Business Pays Employee $11k After Post-lockdown Redundancy

Business Pays Employee $11k After Post-lockdown Redundancy

Mar 03 2022

A restaurant has been ordered to pay a former employee just over $11,500, after the Employment Relations Authority ruled her dismissal, during the period a wage subsidy was being paid for her, was unjustified.

From early 2018, Warissa Matajod​ was employed as front-of-house staff in a restaurant called Thai Orchid, owned by Crazy Horse.

In May 2020, after the nationwide Covid-19 lockdown, she was told the business could no longer continue to employ her on the same number of hours.

Matajod​ asked for more hours than were offered but was refused and her employment terminated.

She claimed unjustified dismissal, lost wages, holiday pay and compensation.

Crazy Horse denied the claims, saying the employment ended because there was no work available.

The authority heard that at the beginning of 2020, Julian Stokes, the owner of Crazy Horse, became worried about the impact of Covid-19 on the restaurant industry. He applied for the wage subsidy for staff when it was made available.

When the country went into level 4 lockdown, Matajod was paid 80 per cent of her wages, which was calculated at normally 36 hours a week, to be paid at her rate of $19 an hour.

For the first week, she was paid this as ordinary pay. But for the next four weeks, the amount was taken from her annual leave entitlements.

Stokes accepted this was not what he intended and was incorrect. But he said he only expected 80 per cent of the 29 hours would be paid and the rest would come from leave. The authority said there was no evidence that she had been told this.

On April 25, staff were asked to move to casual agreements so they were only paid for hours worked, to reflect the uncertainties of the business.

Matajod was concerned about this because there was very little work available, particularly for the front-of-house staff. It was agreed that there would be a minimum payment of 20 hours a week.

On May 8, Matajod was paid just 20 hours rather than the 29 she expected because the wage subsidy was still in place. The next week, she was paid the same amount. On May 26, she was told she could choose to be paid for 20 hours minimum each week or to have her contract terminated with one week’s notice.

She emailed back and said there were 27 hours of pay outstanding, and she wanted to be paid 29 hours for the rest of the subsidy period and would discuss the possibility of renegotiating after that time.

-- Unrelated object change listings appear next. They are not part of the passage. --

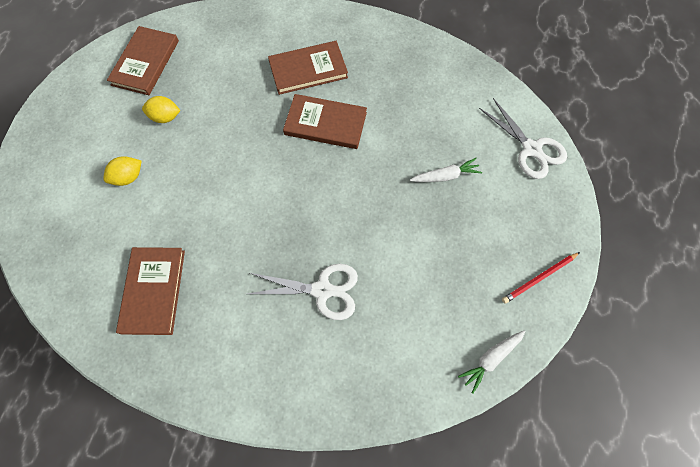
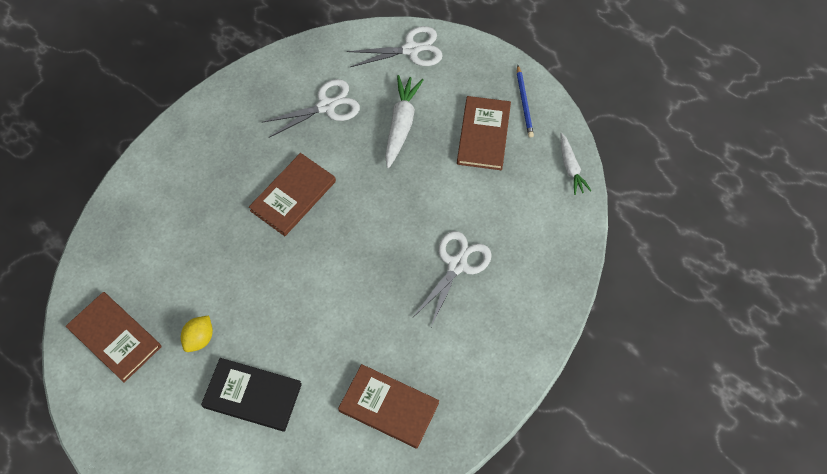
camera: 65 degrees left, 5 degrees down
yellow lemon [103,156,142,186] -> black book [201,358,302,432]
brown book [268,41,348,95] -> brown book moved to [457,96,511,170]
white carrot [410,158,482,182] -> white carrot [385,75,423,168], size x1.55
red pencil [502,252,580,304] -> blue pencil [517,65,534,138]
none -> white scissors [262,79,360,138]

Stokes remained firm in his position that he was not able to offer more than 20 hours per week, although he intended to pay for any hours actually worked beyond that.

The authority ruled the dismissal was unjustified and ordered Stokes to pay Matajod $5000 for hurt and humiliation, and a further $6695 in unpaid wages.

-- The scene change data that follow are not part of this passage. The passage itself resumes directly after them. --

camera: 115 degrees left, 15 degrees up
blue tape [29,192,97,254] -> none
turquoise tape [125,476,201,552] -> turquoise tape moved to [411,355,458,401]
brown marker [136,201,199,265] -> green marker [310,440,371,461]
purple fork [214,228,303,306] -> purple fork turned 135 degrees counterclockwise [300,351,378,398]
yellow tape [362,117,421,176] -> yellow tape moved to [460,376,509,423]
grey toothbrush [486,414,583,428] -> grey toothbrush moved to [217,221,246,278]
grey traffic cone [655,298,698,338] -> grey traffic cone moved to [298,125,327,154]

It found Stokes​ did not have a clear reason for dismissing Matajod​, beyond the disagreement about her proposed contract.

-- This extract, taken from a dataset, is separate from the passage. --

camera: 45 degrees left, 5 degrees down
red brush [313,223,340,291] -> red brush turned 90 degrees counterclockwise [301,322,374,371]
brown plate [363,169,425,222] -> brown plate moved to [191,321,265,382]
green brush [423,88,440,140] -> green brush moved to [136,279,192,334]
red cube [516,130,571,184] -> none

Authority member Claire English​ recognised the business had faced financial challenges, but said more should have been done to retain staff considering the wage subsidy had been received.

In the case of Matajod the payment was $585 a week, which was in excess of her weekly wage of $551.00 per week, English​ said.

During the period of the subsidy payment Stokes​ had an obligation to retain Matajod’s​ employment, which he failed to do when he terminated her contract, she said.

“Stokes provided no particular reason why he could not have continued Matajod’s​ employment through to the end of the subsidy period,” English​ said.

English​ said the redundancy process was flawed because the employer had not discussed the details of the wage subsidy payments with his employee or the effect it would have on her employment.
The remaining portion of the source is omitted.